No weirdness or addictions. In year 2000 I met a 74 year old Tibetan teacher who boosted me up with such spiritual energy that it took me 5 years to come back to reality. Rational thinking departed to the tropics and friends and family worried. So I ended up in the first mental institution. More followed automatically. Once you get diagnosed and you refuse taking the pills, the police is allowed to put you back in the care of the doctors. So I am now a veteran of several institutions in 3 different countries. It’s part of my life. When 6 people enforced the first injection into my system I screamed my head off. I was macrobiotic at the time and I kept away of all chemicals. First thing that came to my mind was that that dose will kill me. It took 5 years till my brain somehow accepted the prescribed drugs. I can function pretty much normal now. I have a goal in life that I follow. Diagnose, no diagnose. To my luck, Living Museum sells my paintings in NYC, it’s an art space where people heal while spending time at one rough mental hospital. I spent 6 months there. But if I would think of every person that takes me for a fool, my life would be very complicated.

-You paint, but also write poetry and make music. We did not mention that yet.
I ‘m glad people like my writing. In September last year, I was given an Editor’s Choice Award by Howard Ely, editor of International Library of Poetry in Maryland. It was for a poem called Honesty. He included me in 3 poetry collections already. One of them is The Best Of Poems and Poets 2005. Musically speaking, we recorded a demo in Graz with my .GerdaDear. ensemble back in 2003. When a Dutchman David van der Wal heard it, he liked the vocals but complained about the music. He offered to record me and put it out on his Plant Records. What I heard from his production I really liked so I am very excited about this. David has great ideas and a well equipped studio so it’s a real honour to work with him. Really looking forward to this process. It combines it all. Can’t wait to do the cover and some videos.

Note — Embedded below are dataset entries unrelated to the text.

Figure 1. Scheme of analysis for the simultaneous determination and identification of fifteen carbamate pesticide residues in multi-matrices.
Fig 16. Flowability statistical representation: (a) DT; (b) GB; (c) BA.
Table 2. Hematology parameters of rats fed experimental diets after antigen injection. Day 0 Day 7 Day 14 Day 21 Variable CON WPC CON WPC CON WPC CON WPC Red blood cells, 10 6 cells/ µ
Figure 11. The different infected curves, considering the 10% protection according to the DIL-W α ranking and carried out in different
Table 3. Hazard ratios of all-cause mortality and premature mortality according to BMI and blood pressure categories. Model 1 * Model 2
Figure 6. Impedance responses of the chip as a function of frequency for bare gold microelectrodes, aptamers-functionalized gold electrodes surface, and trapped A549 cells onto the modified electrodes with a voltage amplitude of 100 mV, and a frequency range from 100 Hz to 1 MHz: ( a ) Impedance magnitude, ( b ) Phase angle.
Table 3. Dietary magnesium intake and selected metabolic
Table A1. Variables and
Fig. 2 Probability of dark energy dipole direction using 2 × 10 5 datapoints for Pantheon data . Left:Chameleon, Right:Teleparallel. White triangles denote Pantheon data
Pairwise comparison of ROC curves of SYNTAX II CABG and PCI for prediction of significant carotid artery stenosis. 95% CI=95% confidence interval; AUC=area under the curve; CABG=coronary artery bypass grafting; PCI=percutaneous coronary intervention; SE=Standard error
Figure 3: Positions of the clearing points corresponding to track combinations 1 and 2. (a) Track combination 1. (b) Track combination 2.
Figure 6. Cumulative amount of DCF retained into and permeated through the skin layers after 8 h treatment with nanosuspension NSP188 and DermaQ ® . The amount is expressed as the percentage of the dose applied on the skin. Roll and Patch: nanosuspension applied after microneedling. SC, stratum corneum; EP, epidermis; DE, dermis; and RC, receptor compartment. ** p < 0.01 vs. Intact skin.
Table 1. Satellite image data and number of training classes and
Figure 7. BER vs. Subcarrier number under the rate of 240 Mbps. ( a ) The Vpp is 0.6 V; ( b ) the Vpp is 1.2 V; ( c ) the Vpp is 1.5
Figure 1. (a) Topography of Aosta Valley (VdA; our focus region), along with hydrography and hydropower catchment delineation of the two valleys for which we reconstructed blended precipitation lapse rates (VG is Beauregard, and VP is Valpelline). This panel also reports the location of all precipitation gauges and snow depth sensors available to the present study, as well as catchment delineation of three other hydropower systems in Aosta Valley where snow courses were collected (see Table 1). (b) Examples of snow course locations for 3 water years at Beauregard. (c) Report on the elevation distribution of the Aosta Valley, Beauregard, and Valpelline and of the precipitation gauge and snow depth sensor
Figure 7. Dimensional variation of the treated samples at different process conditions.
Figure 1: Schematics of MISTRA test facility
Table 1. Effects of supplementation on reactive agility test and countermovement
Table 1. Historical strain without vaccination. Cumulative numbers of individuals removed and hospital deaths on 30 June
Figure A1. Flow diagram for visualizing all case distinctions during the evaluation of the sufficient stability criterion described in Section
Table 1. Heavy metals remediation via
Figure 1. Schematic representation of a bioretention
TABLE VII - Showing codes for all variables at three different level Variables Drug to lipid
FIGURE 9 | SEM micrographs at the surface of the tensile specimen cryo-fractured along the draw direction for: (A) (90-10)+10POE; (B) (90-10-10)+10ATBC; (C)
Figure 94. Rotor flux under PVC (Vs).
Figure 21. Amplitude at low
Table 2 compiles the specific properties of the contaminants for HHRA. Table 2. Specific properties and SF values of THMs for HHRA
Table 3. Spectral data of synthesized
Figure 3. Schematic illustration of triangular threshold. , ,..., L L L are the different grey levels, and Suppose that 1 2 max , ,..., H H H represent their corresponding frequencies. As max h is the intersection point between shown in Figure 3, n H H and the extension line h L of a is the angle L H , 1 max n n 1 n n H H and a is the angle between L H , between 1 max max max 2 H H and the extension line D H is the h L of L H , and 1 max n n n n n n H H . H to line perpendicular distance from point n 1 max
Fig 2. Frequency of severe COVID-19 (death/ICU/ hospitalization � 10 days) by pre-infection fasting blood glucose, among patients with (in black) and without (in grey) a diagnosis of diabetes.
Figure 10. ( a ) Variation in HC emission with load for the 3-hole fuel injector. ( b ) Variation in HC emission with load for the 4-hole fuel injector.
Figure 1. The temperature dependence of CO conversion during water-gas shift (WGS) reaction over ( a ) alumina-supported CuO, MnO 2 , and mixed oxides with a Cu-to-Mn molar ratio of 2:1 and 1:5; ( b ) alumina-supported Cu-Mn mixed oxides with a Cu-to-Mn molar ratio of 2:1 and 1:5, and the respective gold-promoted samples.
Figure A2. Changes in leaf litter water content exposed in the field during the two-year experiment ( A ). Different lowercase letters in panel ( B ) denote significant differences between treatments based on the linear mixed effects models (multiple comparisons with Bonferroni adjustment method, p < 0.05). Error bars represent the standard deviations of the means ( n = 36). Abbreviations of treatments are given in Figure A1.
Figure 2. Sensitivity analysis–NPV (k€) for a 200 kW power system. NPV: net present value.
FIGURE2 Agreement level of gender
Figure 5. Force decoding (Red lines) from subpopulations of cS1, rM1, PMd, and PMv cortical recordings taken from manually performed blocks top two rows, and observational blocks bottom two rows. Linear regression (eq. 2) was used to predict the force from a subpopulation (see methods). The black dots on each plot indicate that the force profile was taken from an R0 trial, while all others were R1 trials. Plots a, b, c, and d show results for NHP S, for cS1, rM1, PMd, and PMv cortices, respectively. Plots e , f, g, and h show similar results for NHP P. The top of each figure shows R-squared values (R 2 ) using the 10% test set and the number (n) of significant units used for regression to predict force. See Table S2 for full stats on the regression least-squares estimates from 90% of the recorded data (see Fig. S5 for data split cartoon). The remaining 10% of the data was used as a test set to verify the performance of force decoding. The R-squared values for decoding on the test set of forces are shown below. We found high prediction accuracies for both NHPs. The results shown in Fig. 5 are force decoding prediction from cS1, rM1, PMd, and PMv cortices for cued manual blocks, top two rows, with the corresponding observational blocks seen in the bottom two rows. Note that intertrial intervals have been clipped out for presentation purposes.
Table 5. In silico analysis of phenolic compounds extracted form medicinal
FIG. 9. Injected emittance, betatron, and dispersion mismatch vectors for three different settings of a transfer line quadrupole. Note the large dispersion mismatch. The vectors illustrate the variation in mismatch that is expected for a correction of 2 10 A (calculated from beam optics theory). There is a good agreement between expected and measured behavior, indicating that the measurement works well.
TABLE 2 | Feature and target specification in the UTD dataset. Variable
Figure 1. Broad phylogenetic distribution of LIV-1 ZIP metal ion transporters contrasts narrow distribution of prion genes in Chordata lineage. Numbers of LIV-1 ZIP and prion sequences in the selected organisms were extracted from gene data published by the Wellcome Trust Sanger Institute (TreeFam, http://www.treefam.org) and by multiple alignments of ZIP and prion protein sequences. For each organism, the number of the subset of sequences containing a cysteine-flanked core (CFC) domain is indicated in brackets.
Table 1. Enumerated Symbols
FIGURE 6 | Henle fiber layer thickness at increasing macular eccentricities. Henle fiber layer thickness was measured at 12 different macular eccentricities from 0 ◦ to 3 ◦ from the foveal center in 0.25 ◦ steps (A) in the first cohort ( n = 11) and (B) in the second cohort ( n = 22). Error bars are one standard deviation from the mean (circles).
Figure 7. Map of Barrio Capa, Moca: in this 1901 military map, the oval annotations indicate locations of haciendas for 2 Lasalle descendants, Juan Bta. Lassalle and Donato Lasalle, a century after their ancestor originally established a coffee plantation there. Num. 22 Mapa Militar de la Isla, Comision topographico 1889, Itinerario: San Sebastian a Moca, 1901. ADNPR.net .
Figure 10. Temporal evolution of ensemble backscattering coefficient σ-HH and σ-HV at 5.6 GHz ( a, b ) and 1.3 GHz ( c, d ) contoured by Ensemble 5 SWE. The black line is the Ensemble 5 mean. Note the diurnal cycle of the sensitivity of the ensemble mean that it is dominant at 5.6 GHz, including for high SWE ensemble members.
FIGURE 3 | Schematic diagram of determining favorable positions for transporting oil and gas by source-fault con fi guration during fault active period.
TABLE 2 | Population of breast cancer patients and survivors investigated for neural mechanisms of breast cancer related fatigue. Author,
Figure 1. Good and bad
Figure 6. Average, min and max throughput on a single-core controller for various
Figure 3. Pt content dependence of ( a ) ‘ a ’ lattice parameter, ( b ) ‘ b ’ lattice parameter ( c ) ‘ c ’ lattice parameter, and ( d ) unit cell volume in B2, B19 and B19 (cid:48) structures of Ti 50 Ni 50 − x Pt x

-Don’t you miss roots, long term relationships with people? Or does this frequent change of people and places suit you? What thing or a person do you hang onto apart of art?
I have a few great friends who I call and write to from anywhere I am. I also have the family, even though I usually spare them from the details of my existence. They are only human after all. I have my beautiful auntie Ota who got me out of financial and other uneasy moments few times. My art school teacher Danka Zacharova was a big supporter in my wish to make it as a visual artist. And the fact that I am an orphan since grade 8 in primary school helped a lot to the whole lifestyle of mine. I had to resolve the emotional independence very quickly if I wanted to get on in life. I try to depend on me and me only as much as possible and be a local not a stranger in places I live. I am a dedicated independent spirit. I protect my freedom deeply. Potential partners usually give up after a while, because I think of work pretty much all the time. I am simply not programmed to plan names of my future children.